# Single Tubes & 3/8 Steel



## Alfred E.M. (Jul 5, 2014)

*L to R - 1842 amber, 2040 green, 1745 red. A little slow but good for target shooting without fatigue, snapping tendons, or herniating oneself.*


----------



## MakoPat (Mar 12, 2018)

Nice. I love single tubes.

Those 1842's can really sling some 5/16" steel, too.


----------



## Alfred E.M. (Jul 5, 2014)

*A recent email from Dankung touts 2 upgraded tubes. Especially looking forward to trying the new 1632.*

Dear user,

I am so excited to annonce that we've released 2 new editions of bands, the PREMIUM 1745 and New 1632 Red.

We are confident they are the best slingshot bands in world. You are welcome to have a try.
2019 New Premium 1745

The 2019 new edition is released on Oct 28,2019. Better elastic, more consistent and faster. Users will be surprised when compared to previous edition or other brands' tube band.
And more surprise will be found with the weather getting cold.
https://www.dankung.com/Gcontent/10-meters-special-rubber-tubing-slingshot-yellow-red-1632_1410

Regards,
Davis


----------



## Ibojoe (Mar 13, 2016)

Just when you thought they couldn't get any better! Good to hear that people are always working to improve bands and tubes. 
Since it got cold I've been forced to go to a lighter setup and drop down from 7/16 to 3/8. Old bones ya know?
Hope you're doing well my friend.


----------



## Alfred E.M. (Jul 5, 2014)

*Yep, I know all about those bones ... physical health is a v e r y slow drip, drip. Mentally, kings and presidents still seek my advice. Sure.*

*Stay happy friend.*


----------



## wll (Oct 4, 2014)

Alfred E.M. said:


> *A recent email from Dankung touts 2 upgraded tubes. Especially looking forward to trying the new 1632.*
> 
> Dear user,
> 
> ...


I just ordered some 1745 and 1842 last week. Now that winter is upon us I'm interested in how well the new formulation works out ;- )

wll


----------

*Provided material*.
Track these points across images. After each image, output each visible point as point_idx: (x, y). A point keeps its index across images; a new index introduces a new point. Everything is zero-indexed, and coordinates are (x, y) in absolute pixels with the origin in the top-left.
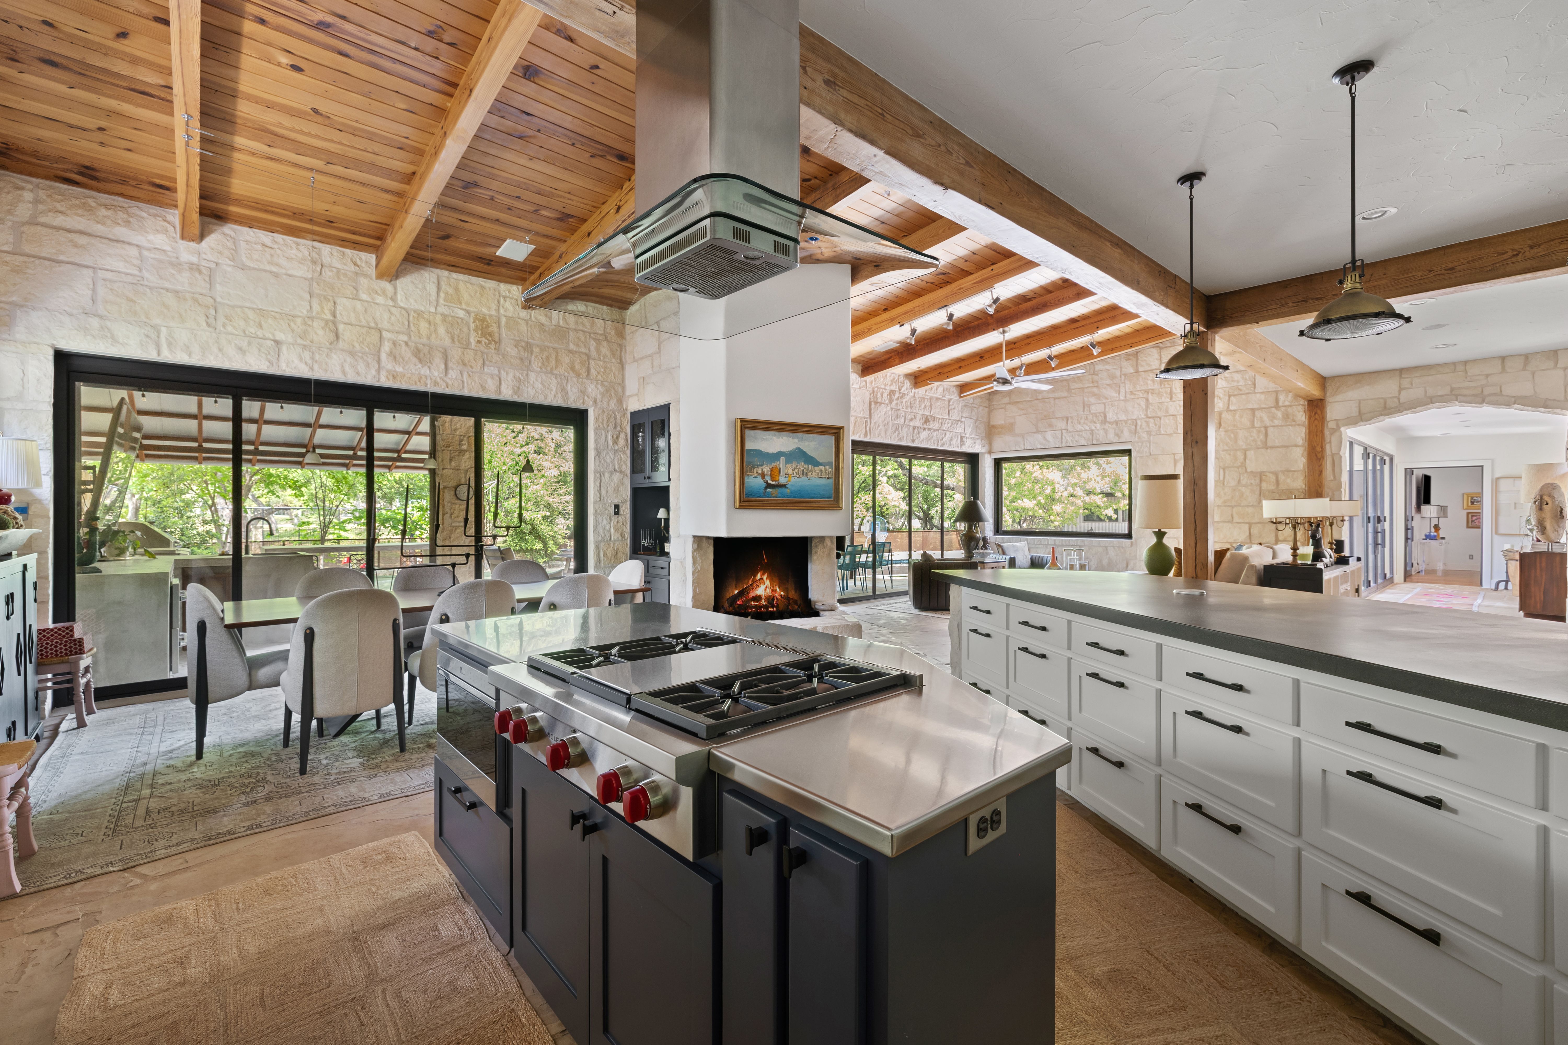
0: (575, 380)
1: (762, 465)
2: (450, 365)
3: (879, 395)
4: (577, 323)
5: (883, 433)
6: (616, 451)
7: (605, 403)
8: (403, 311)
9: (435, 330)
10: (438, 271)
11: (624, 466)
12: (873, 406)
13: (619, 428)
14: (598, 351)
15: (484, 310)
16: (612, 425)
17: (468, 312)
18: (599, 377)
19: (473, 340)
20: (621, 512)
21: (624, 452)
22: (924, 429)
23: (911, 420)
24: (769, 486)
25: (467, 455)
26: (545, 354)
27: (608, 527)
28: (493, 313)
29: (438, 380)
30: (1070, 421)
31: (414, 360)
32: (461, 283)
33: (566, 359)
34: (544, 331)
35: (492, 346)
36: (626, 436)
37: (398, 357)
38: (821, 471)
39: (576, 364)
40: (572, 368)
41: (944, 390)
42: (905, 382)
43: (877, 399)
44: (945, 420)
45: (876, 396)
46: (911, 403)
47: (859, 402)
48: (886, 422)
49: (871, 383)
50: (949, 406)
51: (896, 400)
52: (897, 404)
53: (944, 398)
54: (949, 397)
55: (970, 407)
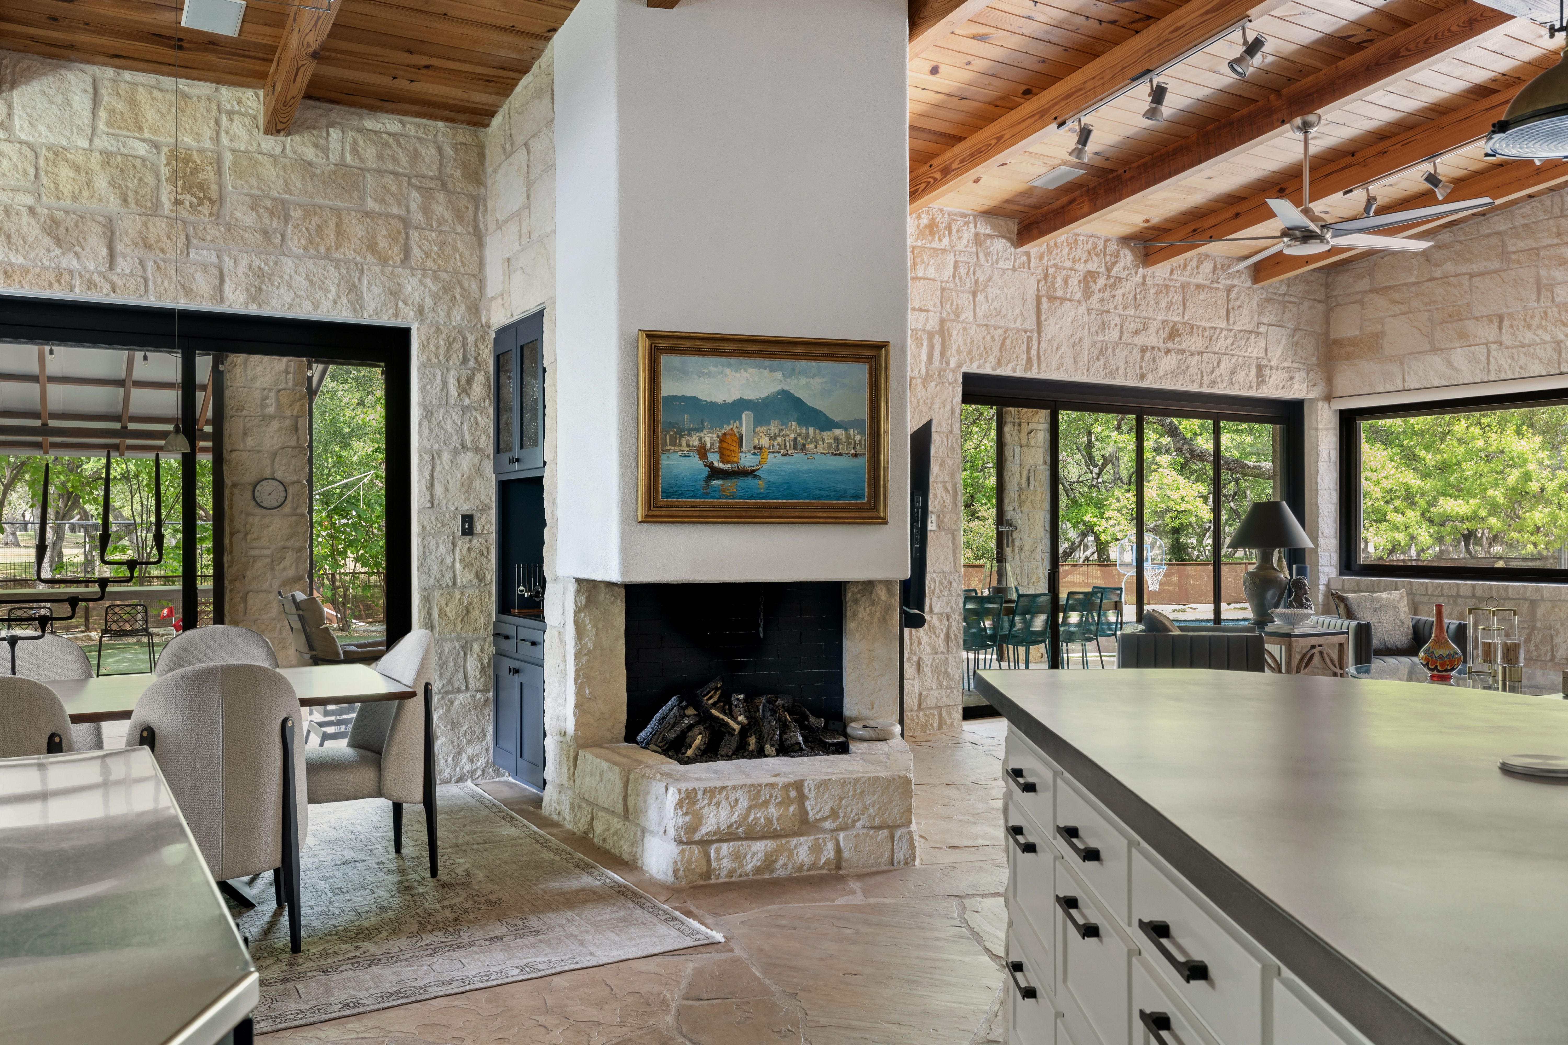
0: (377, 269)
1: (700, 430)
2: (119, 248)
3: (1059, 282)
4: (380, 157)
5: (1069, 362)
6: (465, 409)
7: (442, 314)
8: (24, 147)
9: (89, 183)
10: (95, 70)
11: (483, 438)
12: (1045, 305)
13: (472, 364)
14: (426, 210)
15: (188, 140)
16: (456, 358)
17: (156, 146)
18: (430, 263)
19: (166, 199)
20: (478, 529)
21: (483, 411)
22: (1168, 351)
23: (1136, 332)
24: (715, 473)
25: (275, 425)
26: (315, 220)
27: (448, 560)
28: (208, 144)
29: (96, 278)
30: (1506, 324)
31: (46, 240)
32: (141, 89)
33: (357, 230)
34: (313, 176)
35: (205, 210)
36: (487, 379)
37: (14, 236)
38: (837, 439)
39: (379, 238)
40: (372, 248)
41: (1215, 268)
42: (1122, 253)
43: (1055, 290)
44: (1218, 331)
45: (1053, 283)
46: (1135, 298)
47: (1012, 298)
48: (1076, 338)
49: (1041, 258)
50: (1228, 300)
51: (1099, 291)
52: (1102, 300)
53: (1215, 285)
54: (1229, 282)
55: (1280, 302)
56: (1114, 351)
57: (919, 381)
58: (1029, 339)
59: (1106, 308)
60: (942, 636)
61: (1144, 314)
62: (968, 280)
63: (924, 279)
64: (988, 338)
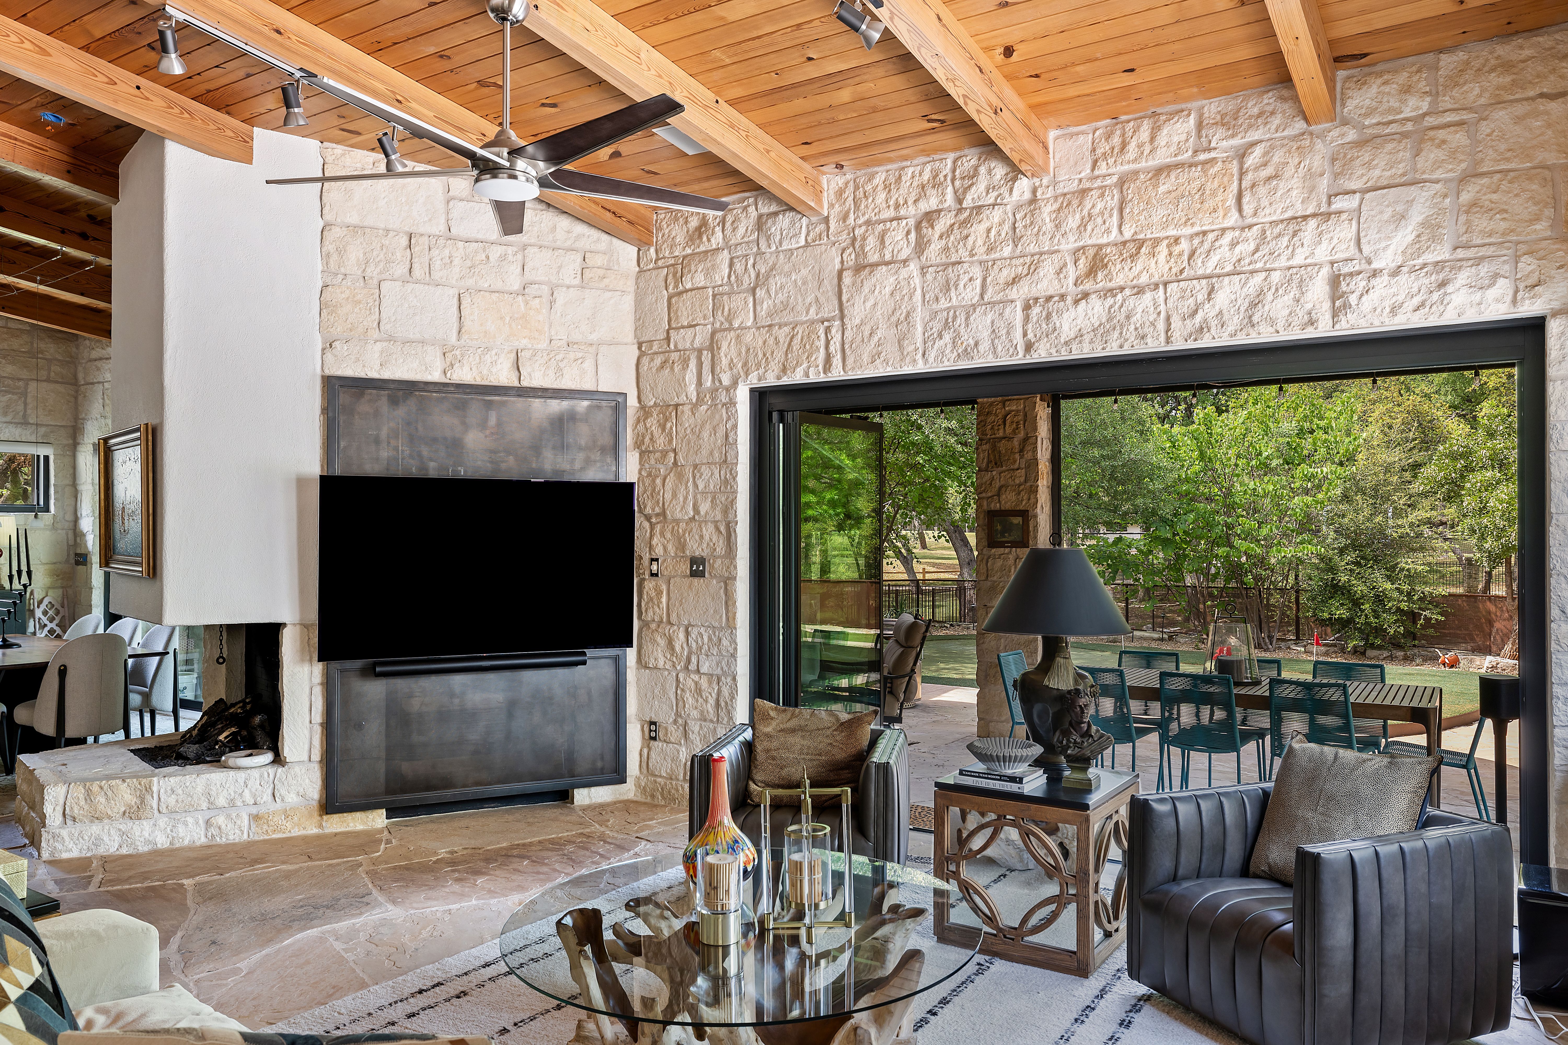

*What is being asked*. In the slingshot tube forum thread, on what date does the Dankung email say the 2019 new Premium 1745 was released?

*Solution below*. October 28, 2019